Titane

Titane – Francia/Belgio 2021 – di Julia Ducournau

Drammatico/Thriller – 108′

Scritto da Enrico Cehovin (fonte immagine: comingsoon.it)

Un incidente di macchina fa sbattere violentemente la testa alla piccola Alexia. Una lunga e invasiva operazione che le lascia un’evidente cicatrice sopra l’orecchio destro la rimette in sesto: ora una piastra di titanio tiene insieme il suo cranio.

Ritroviamo Alexia (Agathe Rousselle) ormai adulta, ballerina da fiere automobilistiche. Un pessimo rapporto in famiglia, una serie di efferati omicidi che la vede protagonista attiva la costringono a scappare, a sfalsarsi esteticamente e fingersi il figlio, scomparso da anni, di Vincent (Vincent Lindon), pompiere tossicodipendente.

Prendere o lasciare, Titane è un film difficile da interpretare in tutti i suoi suoi tratti – svolte omicide, autoinganni senza svelamento, relazioni affettive indecifrabili – fatta eccezione per la costante di emanare una propensione alla fluidità (di genere) e a un’incondizionata accettazione della diversità. Una follia non programmatica, libera (da qui la fluidità anche nella forma), uno sfogo visivo rapsodico e puro, manifestazione artistica incontrollata e potente, manifestazione estetica di sensazioni ribollenti.

Rispetto a Raw, l’opera prima di Julia Ducournau che mette in scena sotto forma di cannibalismo le pulsioni erotiche volte alla carne, si perde in compattezza narrativa ma si guadagna in forza espressiva tra un amplesso con un’automobile, una lunga catena di efferati omicidi sulle note di Nessuno mi può giudicare di Caterina Caselli, e pompieri che faticano a tenere a bada le fiamme.

Ancora una volta pulsioni e sfoghi, questa volta con ancor più libertà.

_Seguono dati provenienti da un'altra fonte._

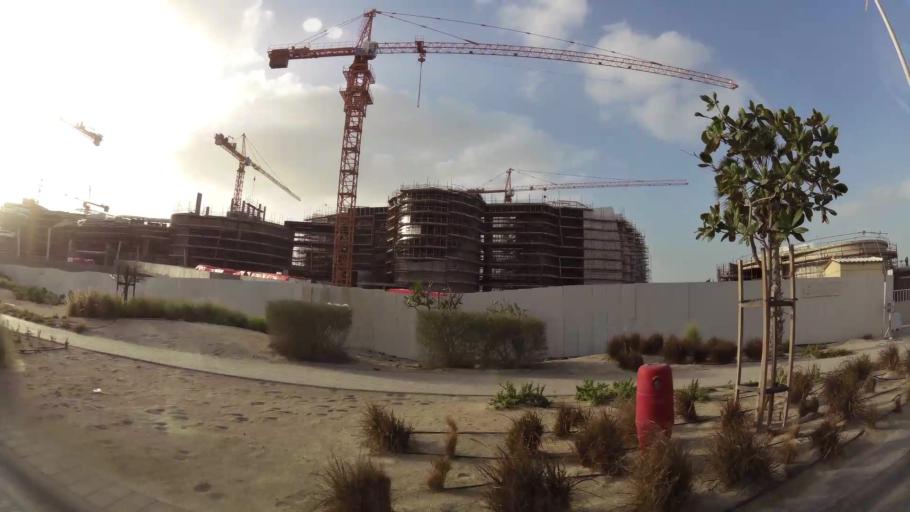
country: AE
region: Abu Dhabi
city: Abu Dhabi
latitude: 24.5602
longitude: 54.4534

“Grazie di aver lasciato entrare i mostri.” dice alla giuria Julia Ducournau nel ringraziamento di accettazione della Palma d’Oro evidenziando il principale tratto in comune alle due opere: l’accettazione del mostro (interiore).

I riferimenti sono talmente tanti – sì, Crash di Cronenberg; sì. Christine di Carpenter; sì, Refn – da non esserne un derivato riconducibile al citazionismo; sono piuttosto un distillato – ancora una volta la fluidità! – di cui si riconosce il sapore dei frutti alla base della ricetta (non a caso Ducournau, nel ringraziamento di accettazione della Palma d’Oro conferitagli dalla giuria guidata da Spike Lee sottolinea, rivolgendosi al presidente di giuria, “Non sai quanto del tuo cinema ci sia in Titane.” e non si fatica a crederle).

Una Palma d’Oro importante, non solo perché Julia Ducournau, alla sua opera seconda, entra nella storia diventando la seconda donna ad essere insignita del premio, ma perché è un Palma d’Oro che torna a premiare il gesto (per confronto: al 74° Festival di Cannes è stato presentato anche Drive My Car di Ryosuke Hamaguchi, capolavoro sotto ogni aspetto dal punto di vista del controllo). E quello di Julia Ducournau è un gesto estremo che con il conferimento della Palma d’Ora la porta a passare da erede a portavoce del Nuovo Estremismo Francese.